Thursday, October 2, 2008

Leaving Vermont

The next morning was wine-slow and blinky, but we ate breakfast and I packed to leave. The plan was to head to New Hampshire and stop at an amazing wine store Wyn had talked about where you could get free Ch. Haut Marbuzet and we looked at maps and drank coffee quietly, weary of the previous evening's celebration. It was time to leave Wyn and Shawna's lovely home and company and head south, toward Woodstock, then home, but I had a day to kill before Woodstock.

I got in the car and drove down the hill, the gravel drive, and at the end of it, I made a financial call and decided not to go to New Hampshire. Decided to head back toward Bennington where I had spotted a motel that boasted of $35 rooms, and it was near enough to Bennington to explore the town a little more and to enjoy hiking and the view of the small lake across the road. Cash only. I liked the guy that owned the place, his hat and his moustache. "Cash only," he said, but he let me go into town to get some.

The hike lacked the beauty or views of the hike up Hogback, but it was exercise and I needed that. I stepped in mud. Later I went into town for coffee and people were gathering. A woman was chatting familiarly to several people and then she announced that she would read poetry, so I stayed in solidarity. She even read a few about central California, where I'd moved to Georgia from. Spring wildflowers and I even heard her say "Oxnard." I smiled, thought of Jackson Wheeler. She read about it as though the coastal mountains were exotic and amazing. It is. They are, but if you live there, Vermont is exotic and infinitely greener and the towns are small and Vermont seemed a liberal paradise.

I applauded the poet's efforts and went searching for something to cook in the room that night for dinner, found a nice grocery store with decent wine selection and purchased a few things for dinner, naan and a good Spanish wine and cheese and headed back out of town to make dinner (naan pan pizza and pasta and salad) and enjoy the spartan room. It had the same shower my house in Georgia had when I bought it, something plastic and cheap, suitable for summer camp. I smiled at that. It was a quiet place, a quiet night. I sipped a little of the Spanish and thought about Woodstock, about seeing Amy.

3 comments:

John Guzlowski said...

A woman reading poems in a small store in a small town in Vermont?
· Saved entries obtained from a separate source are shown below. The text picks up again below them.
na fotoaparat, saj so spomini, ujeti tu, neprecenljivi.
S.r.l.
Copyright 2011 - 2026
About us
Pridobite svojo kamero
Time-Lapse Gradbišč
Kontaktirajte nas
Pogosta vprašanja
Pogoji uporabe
You sit there and listen. A sort of solidarity.

I had pretty much the same experience yesterday.

Linda and I drove to Chatham, Virginia, a little town north of here. It's off the main state road, 29, but a nice town. Lots of green and pre-civil war buildings.

We walked around town and had dinner. Then we found a book store. In the back, a woman was reading poems to about 30-40 people, family and friends and outsiders like Linda and me. The woman read about the local school and a mannequin that used to sit above a garage on mainstreet, and about a woman with too many cats and the trouble that caused.

And the poet read her last poem. It was a poem about her father, and how he left Chatham during the depression to find out if there was someplace he'd rather be. Chatham's a small town in the south and the depression, I guess, hit the south harder than the north. The south was still crawling out of the crater left when the civil war came spinning out of the sky and sank itself deep in the red dirt of Virginia and North Carolina and Georgia.

Anyway, the poem told us that he didn't have a job or a hope for a job, and he was hungry and lonely and he needed to find someplace other than Chatham where he could hole up until the depression ran its course.

And the poet said, he rode trains and trucks all over America looking for that hope, spent 3 years on a journey from Chatham, but at the end he came back there, because that little town was home. And there was no place like home.

I listened to this poet and I knew the truth of what my first poetry teacher Paul Carroll said, "All poets are brothers and sisters."

Marty said...

I think you teacher's right, John. We're all brothers and sisters. That would explain all the inane squabbles. Thanks for sharing the narrative. It's like that, even if the poetry isn't particularly scintillating.

George said...

I happen to know you've left Vermont. I've seen you in California, of all places. You have plenty of blogging to do.